The Restrictive Standard of White Professionalism
What it means to be a successful professional in America is rooted in whiteness. How to look, how to talk, what mistakes can be made, what career trajectories are accepted, how to relate to your majority white peers and leaders; it’s a lot to manage, and Black employees typically have to do more mental gymnastics to pass the test of professional respectability.
The rigidness of professionalism doesn’t just hurt the people it excludes — it also limits an agency’s growth by stifling one of the greatest contributions any employee, but especially Black employees, can make: the innately creative ideas that come from someone of a different experience.
When Budweiser launched its now famous “Whassup?! True” advertisements in 1999, it wasn’t the brainchild of an ad agency or marketers. It came from the short film True, created by Black filmmaker Charles Stone III, who was inspired by the way he and his group of friends spoke to each other.
The success of this campaign spawned parodies and several spin-off ads. It won all major advertising awards and entered the Clio Awards Hall Of Fame in 2006. Budweiser even revived the campaign in 2020. It became a part of American culture, and at the root of it all was something unique to Black Americans: AAVE, or African-American Vernacular English.

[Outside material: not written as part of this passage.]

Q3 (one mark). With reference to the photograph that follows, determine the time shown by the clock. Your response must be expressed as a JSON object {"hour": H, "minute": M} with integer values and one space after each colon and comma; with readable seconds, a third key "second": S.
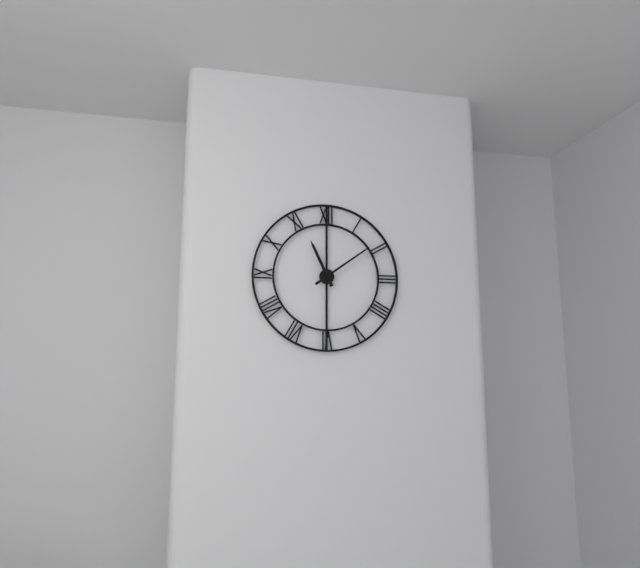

Up until very (and I mean very) recently, AAVE was a barrier to professional growth, but somehow also a tool to help brands communicate hipness and capitalize on trending culture. We saw it with “Whassup!?” and we continue to see it with other marketable phrases like “fleek,” “woke,” “tea” and “periodt.”
It creates a catch-22 for Black marketers. Either we show up as our complete selves and risk being considered unprofessional, or we adhere to white professionalism and abandon the things that could make us most creative. The time and mental energy spent assimilating and code-switching for the approval of white peers and leaders will always take away from the potential to innovate and create original ideas.
Embracing the Edge Effect
When Black people are being their unrestricted selves, the ingenuity, the creativity and the art that is borne out of that has shaped American culture. Black culture is American culture. And as marketers, it is our job to be attuned to culture so we can make decisions and create work that is the most impactful to our audiences.
But when Black culture is separated from our own, when Black employees are kept from positions of influence, we’ll always be at a creative disadvantage. We’ll be doomed to a state of constant idea theft — in other words, appropriation — or we’ll simply become a stale industry.
There is a concept in ecology called the edge effect. It describes how there is a greater diversity of life in a region where the edges of two adjacent ecosystems overlap:
“At the edge of two overlapping ecosystems, you can find species from both of these ecosystems, as well as unique species that aren’t found in either ecosystem but are specially adapted to the conditions of the transition zone between the two edges.”
This concept, when applied to marketing’s inclusion of Black voices, is my greatest hope for this industry. That unique “transition zone” where all minds meet, just as they are, as unpoliced as they can be, is where the greatest ideas — the ideas that push us forward — will be found.
A year later, I wish I’d answered my former boss’ email differently. I wish I told her how being paid less than my white peers shifted my focus from creating amazing work to figuring out how to survive. I wish I told her how much more I could’ve done if I’d felt comfortable to show up as myself. Mostly, I wish I knew how to say any of this back then.
But, if for some wild reason she’s keeping up with my professional career and finds this, here’s what I’d say now: creating a comfortable environment where Black employees are valued and afforded the same considerations as their white peers will only make their work better. And empowering Black employees will only make your organization better.